The next morning, he told Sid, he was awake before anyone else, but still didn’t have an idea. He ate Cheerios with sugar. He was picking at plastic threads in the tablecloth when he heard the scratching. He pulled the door inward, cracking it. Some snow fell in, but not much, and there was the tiny dog, cross-eyed and shivering like hell. When he picked it up, its front paws were icy blocks.
“How did he get there?” Sid said. “I don’t understand.”
“Do you believe in free will?”
“The ability to choose your own life?”
“No, I’m talking about free will, Sid, the ability to push through anything. That’s what this dog did, and not any dog could do it.”
“He tunneled through the snow?”
“I knew he was smart. Before he did it.”
“He tunneled through the snow?” Sid clapped, and the yellow account-book fell to the floor. “That’s amazing!”
“That’s what you should strive to be, amazing.”
Sid picked up the account-book. “How did he know where the house was?”
“Do I look like a dog?” Keith said. “In any case, he was very cold, and that’s how I learned to amputate.”
Sid didn’t say anything. Then she asked, “You trimmed his ears?”
“I cut off the foot of my dog,” Keith said, musing.
“You cut off his feet?”
“He bit me twice, then passed out.

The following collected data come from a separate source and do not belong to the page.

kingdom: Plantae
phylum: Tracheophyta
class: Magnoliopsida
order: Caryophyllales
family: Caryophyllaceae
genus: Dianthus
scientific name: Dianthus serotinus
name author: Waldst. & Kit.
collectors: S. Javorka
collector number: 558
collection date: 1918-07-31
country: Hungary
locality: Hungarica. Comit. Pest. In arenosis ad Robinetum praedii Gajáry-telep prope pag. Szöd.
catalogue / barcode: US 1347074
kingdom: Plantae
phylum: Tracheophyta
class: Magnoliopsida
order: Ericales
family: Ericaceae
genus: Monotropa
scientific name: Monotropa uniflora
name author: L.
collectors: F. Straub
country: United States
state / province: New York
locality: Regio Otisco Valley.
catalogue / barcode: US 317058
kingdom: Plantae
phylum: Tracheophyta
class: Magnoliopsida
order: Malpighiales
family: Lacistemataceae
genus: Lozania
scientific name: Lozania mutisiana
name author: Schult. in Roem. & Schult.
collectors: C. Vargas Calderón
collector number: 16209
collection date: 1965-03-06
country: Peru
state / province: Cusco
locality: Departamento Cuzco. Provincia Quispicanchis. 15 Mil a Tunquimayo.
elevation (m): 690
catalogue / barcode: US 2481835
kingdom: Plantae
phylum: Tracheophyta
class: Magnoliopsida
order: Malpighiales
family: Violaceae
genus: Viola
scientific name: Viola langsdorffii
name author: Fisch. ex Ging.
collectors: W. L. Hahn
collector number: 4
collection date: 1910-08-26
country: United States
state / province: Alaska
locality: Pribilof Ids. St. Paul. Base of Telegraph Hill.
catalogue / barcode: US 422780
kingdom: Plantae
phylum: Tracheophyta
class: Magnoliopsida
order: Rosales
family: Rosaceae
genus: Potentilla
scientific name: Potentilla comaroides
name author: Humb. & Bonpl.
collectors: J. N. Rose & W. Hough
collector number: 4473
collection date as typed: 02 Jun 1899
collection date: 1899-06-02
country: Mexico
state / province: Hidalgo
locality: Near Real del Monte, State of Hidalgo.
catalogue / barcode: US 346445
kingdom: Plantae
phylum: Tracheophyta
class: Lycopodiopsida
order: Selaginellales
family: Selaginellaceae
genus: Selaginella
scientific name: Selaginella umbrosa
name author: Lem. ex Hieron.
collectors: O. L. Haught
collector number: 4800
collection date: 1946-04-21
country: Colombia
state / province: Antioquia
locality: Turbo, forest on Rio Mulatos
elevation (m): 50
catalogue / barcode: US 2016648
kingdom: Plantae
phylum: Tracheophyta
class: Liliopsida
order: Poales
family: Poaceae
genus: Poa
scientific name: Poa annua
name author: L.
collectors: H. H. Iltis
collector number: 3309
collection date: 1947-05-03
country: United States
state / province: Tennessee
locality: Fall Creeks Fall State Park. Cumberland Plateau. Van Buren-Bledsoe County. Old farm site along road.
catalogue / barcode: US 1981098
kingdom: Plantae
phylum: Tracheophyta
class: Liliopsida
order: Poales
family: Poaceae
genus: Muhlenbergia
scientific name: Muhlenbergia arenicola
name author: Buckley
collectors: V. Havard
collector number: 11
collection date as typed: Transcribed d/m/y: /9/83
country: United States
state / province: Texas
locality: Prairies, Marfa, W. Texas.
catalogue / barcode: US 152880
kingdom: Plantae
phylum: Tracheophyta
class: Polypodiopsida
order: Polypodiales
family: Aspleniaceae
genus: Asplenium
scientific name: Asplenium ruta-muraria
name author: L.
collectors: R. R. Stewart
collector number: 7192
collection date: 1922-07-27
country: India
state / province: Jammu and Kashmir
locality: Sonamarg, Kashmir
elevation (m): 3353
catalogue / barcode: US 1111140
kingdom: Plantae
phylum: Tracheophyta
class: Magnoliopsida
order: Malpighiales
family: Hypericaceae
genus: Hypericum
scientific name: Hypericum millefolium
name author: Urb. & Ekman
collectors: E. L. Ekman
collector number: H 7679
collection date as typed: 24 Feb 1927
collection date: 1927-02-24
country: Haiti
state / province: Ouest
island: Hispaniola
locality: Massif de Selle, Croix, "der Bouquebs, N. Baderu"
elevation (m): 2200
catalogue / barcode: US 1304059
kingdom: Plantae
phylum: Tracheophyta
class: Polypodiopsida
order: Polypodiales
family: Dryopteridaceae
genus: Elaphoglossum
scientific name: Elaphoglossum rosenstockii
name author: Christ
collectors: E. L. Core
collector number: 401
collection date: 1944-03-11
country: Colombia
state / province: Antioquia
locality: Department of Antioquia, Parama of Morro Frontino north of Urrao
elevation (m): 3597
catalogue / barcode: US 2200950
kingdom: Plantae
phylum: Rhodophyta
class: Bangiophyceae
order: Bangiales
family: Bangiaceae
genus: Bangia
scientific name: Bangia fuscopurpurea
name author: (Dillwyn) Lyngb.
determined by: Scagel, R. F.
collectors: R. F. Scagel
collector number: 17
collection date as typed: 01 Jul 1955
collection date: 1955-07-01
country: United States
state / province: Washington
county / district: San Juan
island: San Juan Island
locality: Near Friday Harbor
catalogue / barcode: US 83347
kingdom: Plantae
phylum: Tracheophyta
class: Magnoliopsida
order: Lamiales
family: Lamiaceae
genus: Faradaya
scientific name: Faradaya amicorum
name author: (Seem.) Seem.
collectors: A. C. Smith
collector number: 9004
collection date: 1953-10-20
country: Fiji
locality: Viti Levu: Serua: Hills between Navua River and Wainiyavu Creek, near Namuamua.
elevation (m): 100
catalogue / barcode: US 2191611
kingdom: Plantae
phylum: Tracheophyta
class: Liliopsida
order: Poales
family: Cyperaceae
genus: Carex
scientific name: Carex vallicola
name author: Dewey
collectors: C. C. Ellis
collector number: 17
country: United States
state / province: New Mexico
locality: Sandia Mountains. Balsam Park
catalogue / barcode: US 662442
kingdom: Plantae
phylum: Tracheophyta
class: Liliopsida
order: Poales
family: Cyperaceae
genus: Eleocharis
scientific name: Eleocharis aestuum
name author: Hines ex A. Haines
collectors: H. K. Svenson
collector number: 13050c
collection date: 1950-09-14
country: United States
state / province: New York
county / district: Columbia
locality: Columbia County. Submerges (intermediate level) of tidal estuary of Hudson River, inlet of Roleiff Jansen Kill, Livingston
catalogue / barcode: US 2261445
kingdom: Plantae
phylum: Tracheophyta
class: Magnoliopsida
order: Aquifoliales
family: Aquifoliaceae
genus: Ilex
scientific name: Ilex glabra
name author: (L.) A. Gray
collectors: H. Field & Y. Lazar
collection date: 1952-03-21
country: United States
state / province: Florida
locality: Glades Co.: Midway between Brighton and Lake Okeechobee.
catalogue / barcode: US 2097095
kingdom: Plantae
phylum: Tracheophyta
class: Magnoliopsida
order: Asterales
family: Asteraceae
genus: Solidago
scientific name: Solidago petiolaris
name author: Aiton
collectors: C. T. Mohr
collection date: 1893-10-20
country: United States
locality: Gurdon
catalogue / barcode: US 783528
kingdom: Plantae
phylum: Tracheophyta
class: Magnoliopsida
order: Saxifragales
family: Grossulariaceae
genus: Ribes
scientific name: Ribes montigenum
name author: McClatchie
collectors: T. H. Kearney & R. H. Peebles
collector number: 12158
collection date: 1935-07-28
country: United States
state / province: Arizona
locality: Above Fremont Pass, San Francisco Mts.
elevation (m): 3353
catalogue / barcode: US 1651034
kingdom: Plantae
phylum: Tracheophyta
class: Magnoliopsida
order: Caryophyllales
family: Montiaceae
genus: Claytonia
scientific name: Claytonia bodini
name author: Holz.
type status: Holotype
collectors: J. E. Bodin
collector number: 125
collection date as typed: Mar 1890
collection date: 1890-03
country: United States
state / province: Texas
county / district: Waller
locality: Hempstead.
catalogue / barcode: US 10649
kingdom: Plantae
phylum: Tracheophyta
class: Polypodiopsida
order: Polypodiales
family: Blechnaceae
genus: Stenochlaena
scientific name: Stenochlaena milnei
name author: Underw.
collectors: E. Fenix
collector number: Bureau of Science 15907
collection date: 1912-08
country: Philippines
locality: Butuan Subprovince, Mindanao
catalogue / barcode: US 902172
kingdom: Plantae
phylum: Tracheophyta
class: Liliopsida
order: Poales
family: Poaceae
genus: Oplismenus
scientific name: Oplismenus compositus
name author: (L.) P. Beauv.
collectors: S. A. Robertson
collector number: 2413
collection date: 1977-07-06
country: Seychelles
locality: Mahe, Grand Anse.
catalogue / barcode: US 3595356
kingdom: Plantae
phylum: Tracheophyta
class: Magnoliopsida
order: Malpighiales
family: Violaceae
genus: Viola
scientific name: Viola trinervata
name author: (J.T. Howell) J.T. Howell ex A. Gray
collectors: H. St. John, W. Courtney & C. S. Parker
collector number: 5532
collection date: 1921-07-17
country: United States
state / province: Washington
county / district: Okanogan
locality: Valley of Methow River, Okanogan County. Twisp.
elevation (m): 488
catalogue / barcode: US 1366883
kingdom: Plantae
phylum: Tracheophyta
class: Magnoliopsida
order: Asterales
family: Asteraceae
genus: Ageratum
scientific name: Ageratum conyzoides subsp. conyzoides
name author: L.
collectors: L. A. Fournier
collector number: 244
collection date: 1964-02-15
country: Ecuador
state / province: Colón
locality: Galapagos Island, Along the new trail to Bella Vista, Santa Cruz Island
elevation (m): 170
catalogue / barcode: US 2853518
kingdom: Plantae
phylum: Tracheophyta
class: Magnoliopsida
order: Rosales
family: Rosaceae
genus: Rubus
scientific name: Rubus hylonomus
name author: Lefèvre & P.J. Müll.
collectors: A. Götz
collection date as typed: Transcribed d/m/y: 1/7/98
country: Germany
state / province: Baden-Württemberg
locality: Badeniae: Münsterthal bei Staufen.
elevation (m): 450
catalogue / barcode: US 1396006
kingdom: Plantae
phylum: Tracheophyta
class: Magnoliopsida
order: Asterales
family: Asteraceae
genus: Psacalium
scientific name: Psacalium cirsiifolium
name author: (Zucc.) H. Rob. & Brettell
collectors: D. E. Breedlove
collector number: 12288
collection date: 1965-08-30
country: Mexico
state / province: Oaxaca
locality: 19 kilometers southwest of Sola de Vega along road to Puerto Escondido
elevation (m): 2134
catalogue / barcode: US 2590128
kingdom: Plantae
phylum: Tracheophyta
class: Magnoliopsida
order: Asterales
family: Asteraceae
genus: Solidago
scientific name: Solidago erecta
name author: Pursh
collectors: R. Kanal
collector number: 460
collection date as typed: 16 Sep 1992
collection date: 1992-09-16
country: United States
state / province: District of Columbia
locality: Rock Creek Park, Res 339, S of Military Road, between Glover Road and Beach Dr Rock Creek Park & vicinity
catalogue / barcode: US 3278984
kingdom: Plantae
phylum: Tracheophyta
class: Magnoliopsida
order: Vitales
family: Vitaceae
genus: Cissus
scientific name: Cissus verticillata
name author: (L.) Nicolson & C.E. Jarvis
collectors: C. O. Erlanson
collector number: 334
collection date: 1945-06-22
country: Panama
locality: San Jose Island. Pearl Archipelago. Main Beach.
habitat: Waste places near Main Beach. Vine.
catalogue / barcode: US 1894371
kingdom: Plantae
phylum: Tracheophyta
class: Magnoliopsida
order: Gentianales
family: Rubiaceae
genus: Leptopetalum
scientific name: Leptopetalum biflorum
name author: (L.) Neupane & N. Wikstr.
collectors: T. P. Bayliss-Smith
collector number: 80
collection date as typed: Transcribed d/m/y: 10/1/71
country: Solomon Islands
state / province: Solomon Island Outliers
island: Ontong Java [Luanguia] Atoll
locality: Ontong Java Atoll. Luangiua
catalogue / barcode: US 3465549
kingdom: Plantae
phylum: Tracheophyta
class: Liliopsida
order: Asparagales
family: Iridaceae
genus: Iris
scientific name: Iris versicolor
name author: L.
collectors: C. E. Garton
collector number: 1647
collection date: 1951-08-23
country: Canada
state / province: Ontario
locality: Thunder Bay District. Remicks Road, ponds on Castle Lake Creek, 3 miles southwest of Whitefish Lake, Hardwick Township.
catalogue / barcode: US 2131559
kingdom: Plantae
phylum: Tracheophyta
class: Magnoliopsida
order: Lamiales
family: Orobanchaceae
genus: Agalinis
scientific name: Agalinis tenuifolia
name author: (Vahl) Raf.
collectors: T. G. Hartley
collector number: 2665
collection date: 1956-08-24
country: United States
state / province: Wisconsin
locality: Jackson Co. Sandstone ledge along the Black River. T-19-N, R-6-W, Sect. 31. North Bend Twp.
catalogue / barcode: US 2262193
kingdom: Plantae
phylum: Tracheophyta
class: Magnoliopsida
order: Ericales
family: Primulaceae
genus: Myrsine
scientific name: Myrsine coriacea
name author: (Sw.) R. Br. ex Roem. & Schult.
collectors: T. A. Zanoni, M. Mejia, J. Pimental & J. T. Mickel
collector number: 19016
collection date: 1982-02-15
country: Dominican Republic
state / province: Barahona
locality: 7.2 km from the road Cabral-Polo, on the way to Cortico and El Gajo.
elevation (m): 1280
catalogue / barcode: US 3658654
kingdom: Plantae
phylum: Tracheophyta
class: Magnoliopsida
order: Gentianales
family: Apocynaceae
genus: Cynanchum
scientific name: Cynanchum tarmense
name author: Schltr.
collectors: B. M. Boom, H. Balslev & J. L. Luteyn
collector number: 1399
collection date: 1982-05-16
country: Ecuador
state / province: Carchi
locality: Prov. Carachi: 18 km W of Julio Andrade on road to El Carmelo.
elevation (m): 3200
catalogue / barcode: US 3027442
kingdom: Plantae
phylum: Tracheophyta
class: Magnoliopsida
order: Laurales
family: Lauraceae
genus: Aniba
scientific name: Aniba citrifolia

His teeth were small.”
“You cut off both feet.”
“Paws.”
“You cut off both paws.”
“Just one.”
“Just one,” Sid said. “I’ve seen three-legged dogs.”
“He didn’t live.”
Sid didn’t say anything.
“I don’t know,” Keith said. “Sometimes, it’s not enough.”
“What isn’t enough?”
“It isn’t,” Keith said.
She tried to make him explain, but he closed his eyes. Content. He smiled, his eyes still closed, and asked for water. When she returned with the glass, he was asleep, and she wanted to pour the liquid all over his face.